◆ GOAL OF THE EXERCISE
Filter the listing below, keeping every line that holds "content".

═══ DATA SHOWN

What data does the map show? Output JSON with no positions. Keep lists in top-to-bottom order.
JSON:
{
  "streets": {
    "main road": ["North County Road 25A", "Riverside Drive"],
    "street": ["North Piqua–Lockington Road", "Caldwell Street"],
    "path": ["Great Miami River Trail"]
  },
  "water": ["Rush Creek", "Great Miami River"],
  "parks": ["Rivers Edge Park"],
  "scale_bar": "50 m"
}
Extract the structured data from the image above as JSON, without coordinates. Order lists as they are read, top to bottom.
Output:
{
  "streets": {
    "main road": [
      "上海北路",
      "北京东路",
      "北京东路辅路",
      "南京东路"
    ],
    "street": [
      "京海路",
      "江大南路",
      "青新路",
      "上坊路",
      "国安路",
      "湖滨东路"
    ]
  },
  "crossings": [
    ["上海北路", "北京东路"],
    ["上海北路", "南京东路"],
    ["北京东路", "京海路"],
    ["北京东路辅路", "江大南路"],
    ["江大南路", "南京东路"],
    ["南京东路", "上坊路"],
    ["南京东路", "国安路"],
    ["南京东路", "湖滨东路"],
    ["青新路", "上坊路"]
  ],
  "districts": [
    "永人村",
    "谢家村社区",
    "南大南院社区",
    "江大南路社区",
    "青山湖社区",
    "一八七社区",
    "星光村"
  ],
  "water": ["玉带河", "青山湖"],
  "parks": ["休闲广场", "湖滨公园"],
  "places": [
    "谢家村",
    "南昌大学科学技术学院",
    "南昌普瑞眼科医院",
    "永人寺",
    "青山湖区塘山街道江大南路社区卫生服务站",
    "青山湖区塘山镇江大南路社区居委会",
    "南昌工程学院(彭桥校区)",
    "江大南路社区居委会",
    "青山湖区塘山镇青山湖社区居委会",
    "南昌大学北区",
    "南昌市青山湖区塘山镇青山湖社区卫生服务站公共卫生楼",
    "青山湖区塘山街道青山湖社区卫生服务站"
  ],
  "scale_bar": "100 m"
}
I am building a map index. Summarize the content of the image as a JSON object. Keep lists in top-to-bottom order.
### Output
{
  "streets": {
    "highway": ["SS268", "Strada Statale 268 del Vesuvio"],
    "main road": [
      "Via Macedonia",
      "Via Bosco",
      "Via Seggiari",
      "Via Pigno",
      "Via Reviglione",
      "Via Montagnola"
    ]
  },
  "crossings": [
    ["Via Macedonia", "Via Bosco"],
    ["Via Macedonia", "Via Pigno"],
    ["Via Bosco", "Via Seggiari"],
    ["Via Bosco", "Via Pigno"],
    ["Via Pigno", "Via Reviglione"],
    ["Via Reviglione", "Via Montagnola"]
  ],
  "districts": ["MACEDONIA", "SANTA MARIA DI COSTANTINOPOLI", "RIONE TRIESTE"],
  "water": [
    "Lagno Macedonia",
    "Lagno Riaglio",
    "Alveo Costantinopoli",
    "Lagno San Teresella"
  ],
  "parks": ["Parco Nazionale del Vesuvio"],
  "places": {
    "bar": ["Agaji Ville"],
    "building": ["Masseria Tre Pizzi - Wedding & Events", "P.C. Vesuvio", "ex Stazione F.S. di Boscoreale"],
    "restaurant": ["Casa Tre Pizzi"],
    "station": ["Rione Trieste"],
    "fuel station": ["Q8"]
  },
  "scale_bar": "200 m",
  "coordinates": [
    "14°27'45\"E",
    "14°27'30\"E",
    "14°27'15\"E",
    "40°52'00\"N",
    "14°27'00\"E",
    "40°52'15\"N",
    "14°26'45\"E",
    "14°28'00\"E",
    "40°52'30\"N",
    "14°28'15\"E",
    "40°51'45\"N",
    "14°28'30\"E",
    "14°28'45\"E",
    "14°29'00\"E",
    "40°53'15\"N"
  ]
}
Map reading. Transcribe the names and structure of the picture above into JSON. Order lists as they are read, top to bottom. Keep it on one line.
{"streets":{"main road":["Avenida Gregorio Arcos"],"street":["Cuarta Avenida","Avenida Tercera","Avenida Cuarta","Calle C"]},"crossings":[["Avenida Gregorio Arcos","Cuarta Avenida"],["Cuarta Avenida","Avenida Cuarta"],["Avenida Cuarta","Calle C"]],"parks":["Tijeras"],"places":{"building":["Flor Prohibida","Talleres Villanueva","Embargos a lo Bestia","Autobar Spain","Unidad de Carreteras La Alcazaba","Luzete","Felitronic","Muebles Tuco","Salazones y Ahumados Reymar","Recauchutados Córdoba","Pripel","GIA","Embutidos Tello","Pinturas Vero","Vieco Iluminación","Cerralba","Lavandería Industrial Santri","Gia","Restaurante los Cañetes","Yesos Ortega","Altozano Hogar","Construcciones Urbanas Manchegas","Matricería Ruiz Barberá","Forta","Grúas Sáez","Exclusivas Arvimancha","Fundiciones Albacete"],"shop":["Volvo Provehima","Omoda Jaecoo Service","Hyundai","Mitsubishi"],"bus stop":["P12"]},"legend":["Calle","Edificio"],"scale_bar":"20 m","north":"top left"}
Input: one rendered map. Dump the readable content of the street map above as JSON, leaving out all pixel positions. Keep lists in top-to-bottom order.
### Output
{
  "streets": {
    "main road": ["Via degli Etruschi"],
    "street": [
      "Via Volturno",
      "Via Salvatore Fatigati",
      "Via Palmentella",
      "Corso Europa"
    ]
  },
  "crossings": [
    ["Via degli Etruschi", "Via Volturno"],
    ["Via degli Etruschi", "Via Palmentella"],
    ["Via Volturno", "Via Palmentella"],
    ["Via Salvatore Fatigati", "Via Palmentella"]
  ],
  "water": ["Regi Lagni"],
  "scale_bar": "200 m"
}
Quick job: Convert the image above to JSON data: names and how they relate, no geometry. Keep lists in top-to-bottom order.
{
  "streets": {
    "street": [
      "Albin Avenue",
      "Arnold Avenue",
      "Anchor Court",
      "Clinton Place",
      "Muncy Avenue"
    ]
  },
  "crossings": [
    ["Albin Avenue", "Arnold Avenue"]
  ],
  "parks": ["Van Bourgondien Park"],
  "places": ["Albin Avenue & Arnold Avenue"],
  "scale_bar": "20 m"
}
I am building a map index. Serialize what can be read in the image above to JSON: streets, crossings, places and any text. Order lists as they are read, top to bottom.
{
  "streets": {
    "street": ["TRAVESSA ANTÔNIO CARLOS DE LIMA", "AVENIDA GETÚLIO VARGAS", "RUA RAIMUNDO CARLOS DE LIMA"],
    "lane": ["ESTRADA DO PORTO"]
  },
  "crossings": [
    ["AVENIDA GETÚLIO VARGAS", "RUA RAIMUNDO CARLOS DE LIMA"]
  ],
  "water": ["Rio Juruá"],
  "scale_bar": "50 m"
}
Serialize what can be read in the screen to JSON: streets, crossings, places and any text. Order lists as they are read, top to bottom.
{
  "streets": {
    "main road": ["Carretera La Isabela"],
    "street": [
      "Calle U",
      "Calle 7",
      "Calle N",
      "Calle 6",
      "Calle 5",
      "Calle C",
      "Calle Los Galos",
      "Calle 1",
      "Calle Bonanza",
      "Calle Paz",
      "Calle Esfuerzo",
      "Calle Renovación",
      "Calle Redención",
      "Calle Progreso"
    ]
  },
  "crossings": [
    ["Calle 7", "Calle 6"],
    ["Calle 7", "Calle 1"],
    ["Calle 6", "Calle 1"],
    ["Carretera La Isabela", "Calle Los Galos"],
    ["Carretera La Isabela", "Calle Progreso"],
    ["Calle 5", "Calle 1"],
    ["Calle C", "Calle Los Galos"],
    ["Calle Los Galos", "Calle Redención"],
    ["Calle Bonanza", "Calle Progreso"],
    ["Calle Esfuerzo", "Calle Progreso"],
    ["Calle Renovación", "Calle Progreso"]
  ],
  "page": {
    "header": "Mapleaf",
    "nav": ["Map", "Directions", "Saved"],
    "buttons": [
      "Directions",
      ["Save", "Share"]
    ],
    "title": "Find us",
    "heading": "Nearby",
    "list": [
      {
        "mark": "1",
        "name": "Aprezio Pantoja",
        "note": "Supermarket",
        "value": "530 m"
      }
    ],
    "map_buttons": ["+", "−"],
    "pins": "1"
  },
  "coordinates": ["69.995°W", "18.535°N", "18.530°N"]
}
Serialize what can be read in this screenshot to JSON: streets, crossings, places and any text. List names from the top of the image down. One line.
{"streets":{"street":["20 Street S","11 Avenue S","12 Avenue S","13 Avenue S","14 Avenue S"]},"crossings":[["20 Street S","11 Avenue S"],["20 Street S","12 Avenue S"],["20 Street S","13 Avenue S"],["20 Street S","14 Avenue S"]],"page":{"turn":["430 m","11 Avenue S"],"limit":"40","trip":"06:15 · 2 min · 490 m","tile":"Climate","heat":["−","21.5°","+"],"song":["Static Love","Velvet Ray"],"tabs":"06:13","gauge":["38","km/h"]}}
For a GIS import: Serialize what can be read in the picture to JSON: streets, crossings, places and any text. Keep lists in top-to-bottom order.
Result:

══════

◆ ANSWER FOR THE TASK
I am building a map index. Summarize the content of the image as a JSON object. Keep lists in top-to-bottom order.
Input: one rendered map. Dump the readable content of the street map above as JSON, leaving out all pixel positions. Keep lists in top-to-bottom order.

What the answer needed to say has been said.